What Happens to Flight Tickets
Airlines will hike fares to reflect the increased operating costs. IndiGo, Air India group, and Akasa had already imposed or hiked fuel surcharges last month ranging from Rs 150 to $200. Those surcharges are now expected to be revised upward further in response to the April pricing.
The domestic fare cap of Rs 18,000 was removed on March 21, 2026, meaning airlines now have no regulatory ceiling on what they can charge passengers. Since airlines have received no fiscal relief on ATF excise duty from the central government or VAT relief from state governments including Delhi and Mumbai, they have made clear they will only support fare caps if their input costs are similarly capped.
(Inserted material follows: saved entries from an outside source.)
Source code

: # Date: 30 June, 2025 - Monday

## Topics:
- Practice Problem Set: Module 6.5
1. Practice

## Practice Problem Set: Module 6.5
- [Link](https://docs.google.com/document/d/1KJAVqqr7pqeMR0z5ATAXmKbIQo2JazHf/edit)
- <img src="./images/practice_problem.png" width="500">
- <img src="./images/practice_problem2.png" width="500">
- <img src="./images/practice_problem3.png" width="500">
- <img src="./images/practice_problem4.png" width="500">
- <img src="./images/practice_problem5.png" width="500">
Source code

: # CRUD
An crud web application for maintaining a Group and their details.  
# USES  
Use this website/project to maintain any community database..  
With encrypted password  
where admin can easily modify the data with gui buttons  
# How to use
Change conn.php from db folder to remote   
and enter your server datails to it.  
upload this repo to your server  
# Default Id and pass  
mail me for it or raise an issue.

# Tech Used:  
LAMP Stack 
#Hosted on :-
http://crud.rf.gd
Routes are now being evaluated individually. Airlines are watching each route closely to determine whether operating it makes economic sense at current fuel prices and anticipated demand levels. Routes with thin passenger volumes and limited pricing power are the most vulnerable to suspension or frequency reduction. Travellers on less popular domestic routes should expect reduced options and significantly higher fares in the weeks ahead.
The Historical Context
In April and May 2024, ATF for international flights was above $900 per kilolitre. At that time the dollar-rupee exchange rate was at 83 to 84 levels. Today ATF is at $1,690 per kilolitre and the rupee is at 95 per dollar. The combined impact of higher dollar pricing and a weaker rupee makes the current situation substantially more severe than any previous ATF price cycle in Indian aviation history.
Before the Iran war began on February 28, 2026, Indian ATF prices were already among the most expensive globally due to the domestic tax structure on aviation fuel. The 115 percent increase announced for April takes an already expensive input and doubles it, at the worst possible moment for an industry that had only recently returned to sustainable profitability after the COVID-19 pandemic years.
For passengers, for airlines, and for India’s aviation sector more broadly, April 2026 marks the arrival of the fuel cost shock that Air India’s CEO warned was coming. It has arrived in full.
ATF pricing data is sourced from IOC’s published April 2026 pricing for non-scheduled operators. Pricing for scheduled domestic carriers will be announced separately and may vary. This article is for informational purposes only and does not constitute financial or investment advice.